Carbonyl sulfide (OCS) and carbon monoxide (CO) in natural waters: evidence of a coupled production pathway

Abstract

The mechanisms for the photoproduction of carbonyl sulfide (OCS) and carbon monoxide (CO) in natural waters were studied by evaluating experimental results from different aqueous systems. A coupled photoproduction mechanism was observed operating on CO and OCS. For CO photoproduction, the presence of a carbonyl group is necessary, while for OCS, a source of reduced sulfur in addition to the carbonyl is required. An acyl radical is postulated to be the key intermediary for OCS and CO photoproduction while a sulfur-centered radical (thiyl or sulfhydryl radical) is likely to be the key species that reacts with acyl radicals to produce OCS. Laboratory experiments indicated that addition of reduced sulfur to seawater and subsequent irradiation leads to a decrease in CO and an increase in OCS photoproduction rates relative to original water. Furthermore, treatment of Suwannee fulvic acid (SFA) or Aldrich humic (AH) aqueous solutions with sodium borohydride (NaBH4) decreased photoproduction of CO compared to untreated samples.

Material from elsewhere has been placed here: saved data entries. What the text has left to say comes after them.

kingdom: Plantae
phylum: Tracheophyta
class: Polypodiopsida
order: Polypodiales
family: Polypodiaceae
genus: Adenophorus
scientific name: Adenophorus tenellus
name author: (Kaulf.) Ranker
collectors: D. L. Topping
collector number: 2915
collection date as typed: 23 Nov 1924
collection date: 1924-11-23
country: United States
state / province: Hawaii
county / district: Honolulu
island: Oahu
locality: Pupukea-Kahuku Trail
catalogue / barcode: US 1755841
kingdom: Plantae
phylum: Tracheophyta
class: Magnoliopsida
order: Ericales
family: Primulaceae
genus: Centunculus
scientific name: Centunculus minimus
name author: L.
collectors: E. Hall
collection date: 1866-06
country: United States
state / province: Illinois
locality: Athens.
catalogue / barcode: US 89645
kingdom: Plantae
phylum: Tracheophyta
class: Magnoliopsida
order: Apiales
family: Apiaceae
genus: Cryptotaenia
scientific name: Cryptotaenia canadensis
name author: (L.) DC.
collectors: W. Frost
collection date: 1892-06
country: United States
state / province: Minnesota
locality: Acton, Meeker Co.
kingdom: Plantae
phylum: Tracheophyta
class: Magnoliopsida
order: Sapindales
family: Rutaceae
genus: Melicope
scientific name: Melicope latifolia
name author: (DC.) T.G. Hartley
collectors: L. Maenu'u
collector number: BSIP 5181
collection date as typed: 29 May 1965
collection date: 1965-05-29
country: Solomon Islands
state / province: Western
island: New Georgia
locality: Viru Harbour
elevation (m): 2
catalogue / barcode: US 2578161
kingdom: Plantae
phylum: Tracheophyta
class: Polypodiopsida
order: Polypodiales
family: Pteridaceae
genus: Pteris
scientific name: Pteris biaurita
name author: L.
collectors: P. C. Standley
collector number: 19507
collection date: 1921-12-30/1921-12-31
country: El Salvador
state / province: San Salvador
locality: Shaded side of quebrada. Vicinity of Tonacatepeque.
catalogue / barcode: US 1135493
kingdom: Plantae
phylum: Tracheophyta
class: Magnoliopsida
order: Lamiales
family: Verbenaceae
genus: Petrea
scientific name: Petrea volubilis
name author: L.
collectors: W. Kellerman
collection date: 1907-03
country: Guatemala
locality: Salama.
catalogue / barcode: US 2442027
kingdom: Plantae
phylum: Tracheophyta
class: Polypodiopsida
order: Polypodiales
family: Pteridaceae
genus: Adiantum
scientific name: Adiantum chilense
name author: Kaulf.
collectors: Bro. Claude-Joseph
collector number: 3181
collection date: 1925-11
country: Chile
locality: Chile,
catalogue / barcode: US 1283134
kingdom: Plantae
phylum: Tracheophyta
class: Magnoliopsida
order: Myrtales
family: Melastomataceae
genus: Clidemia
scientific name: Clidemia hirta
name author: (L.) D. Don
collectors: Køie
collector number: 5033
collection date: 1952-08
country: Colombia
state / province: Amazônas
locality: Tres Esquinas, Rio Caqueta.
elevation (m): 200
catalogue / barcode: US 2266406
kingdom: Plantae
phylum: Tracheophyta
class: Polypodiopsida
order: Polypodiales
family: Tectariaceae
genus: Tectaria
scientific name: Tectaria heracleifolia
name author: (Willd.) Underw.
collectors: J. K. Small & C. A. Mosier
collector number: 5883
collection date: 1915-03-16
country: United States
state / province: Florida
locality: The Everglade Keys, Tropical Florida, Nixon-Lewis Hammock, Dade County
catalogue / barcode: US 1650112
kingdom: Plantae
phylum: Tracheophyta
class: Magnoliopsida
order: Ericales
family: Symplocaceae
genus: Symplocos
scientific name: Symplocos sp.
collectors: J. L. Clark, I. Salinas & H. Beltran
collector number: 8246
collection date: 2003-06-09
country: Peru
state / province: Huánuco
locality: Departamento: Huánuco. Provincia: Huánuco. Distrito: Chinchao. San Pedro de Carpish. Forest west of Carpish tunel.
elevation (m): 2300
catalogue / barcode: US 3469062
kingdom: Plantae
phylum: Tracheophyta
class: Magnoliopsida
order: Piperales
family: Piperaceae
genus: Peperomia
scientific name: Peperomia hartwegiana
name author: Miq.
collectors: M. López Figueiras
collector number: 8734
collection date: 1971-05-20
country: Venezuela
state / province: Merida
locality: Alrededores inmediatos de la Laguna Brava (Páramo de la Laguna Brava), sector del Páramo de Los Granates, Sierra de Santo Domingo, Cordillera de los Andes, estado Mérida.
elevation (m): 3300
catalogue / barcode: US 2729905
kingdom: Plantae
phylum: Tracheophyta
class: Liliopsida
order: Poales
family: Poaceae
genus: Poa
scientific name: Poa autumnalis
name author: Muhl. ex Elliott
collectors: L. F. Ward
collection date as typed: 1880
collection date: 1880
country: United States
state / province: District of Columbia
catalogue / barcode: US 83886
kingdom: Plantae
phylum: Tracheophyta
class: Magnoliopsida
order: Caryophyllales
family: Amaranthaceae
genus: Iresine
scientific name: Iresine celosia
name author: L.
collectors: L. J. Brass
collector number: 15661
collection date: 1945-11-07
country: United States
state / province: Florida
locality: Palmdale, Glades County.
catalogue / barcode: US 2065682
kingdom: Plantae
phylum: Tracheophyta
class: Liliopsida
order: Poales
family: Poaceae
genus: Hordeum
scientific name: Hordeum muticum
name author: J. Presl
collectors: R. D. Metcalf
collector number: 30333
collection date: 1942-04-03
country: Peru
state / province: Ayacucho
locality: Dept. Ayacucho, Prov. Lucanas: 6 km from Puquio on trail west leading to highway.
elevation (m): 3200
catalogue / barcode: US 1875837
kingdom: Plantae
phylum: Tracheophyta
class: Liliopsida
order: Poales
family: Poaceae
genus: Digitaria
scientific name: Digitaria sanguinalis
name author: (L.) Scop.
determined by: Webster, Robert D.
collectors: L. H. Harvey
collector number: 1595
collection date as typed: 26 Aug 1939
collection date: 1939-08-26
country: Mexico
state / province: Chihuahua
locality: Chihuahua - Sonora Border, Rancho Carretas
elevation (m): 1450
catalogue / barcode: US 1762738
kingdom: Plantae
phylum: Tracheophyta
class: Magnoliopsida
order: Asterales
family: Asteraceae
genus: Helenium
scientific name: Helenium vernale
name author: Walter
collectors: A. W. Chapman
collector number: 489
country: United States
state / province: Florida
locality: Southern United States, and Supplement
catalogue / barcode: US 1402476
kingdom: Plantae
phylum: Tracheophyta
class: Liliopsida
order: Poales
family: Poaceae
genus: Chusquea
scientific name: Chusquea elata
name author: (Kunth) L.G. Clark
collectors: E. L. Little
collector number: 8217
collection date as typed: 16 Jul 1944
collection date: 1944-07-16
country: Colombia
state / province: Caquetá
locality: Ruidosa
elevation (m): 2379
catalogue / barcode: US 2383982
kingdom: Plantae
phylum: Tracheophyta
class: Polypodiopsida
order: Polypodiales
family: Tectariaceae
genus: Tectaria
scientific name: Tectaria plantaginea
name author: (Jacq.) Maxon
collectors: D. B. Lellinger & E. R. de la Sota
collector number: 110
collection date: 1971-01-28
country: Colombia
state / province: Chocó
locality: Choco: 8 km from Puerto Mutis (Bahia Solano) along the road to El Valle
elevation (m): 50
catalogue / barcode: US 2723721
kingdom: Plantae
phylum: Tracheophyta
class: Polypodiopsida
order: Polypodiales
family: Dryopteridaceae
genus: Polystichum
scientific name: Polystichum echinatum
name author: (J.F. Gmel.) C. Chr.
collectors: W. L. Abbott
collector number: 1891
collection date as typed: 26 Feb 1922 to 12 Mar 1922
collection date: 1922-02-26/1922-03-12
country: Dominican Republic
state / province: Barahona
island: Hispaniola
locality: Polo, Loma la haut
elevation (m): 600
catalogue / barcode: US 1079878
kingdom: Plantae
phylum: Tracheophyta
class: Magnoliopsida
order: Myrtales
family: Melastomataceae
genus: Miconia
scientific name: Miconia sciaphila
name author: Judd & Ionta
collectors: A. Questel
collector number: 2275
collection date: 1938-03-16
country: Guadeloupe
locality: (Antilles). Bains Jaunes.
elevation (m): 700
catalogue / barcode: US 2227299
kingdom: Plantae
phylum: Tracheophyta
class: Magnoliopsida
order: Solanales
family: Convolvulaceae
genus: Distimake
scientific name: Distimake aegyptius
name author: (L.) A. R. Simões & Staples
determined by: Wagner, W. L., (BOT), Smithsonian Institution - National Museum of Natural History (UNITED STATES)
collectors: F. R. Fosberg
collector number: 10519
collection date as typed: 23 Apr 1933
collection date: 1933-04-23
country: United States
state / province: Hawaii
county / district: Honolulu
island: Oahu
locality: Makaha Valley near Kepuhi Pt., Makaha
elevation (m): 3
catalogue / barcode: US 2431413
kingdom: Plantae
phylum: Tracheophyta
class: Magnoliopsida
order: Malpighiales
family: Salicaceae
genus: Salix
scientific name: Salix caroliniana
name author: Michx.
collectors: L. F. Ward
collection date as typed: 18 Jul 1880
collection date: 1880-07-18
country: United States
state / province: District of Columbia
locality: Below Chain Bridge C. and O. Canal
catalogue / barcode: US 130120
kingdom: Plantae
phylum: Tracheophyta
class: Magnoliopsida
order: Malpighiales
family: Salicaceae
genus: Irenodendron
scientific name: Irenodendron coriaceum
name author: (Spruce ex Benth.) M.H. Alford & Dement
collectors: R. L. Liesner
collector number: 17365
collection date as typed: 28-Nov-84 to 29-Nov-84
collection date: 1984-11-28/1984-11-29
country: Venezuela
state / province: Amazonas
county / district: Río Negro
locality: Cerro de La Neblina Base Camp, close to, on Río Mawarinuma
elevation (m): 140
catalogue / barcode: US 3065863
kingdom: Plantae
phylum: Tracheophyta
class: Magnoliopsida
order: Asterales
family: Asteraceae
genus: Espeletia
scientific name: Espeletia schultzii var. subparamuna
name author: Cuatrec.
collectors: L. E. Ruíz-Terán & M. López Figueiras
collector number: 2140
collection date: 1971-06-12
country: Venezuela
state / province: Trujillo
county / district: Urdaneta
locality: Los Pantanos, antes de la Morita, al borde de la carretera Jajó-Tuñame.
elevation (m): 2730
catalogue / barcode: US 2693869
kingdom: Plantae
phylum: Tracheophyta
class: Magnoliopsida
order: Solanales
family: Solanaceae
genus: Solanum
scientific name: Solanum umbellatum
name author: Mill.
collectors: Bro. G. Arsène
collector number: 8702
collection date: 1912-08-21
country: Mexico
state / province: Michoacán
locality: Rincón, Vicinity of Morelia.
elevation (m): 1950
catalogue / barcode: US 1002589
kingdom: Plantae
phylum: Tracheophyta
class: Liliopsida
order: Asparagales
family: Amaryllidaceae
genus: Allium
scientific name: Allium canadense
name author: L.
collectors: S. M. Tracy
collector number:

A metal redox system (Ce(IV)/Ce(III)) was also used to generate radicals in solution and demonstrate radical participation in the production processes of OCS and CO. Based on these results, potential pathways are proposed for the photoproduction of both gases in natural waters involving the formation of free radicals. In natural waters, the anti-correlation CO/OCS is likely to be seen in areas with high biological productivity in which reduced sulfur compounds and dissolved organic matter are abundant. This study furthers our understanding of sulfur chemistry in aqueous systems and provides another demonstration of the complex link of the biogeochemical cycles of carbon and sulfur.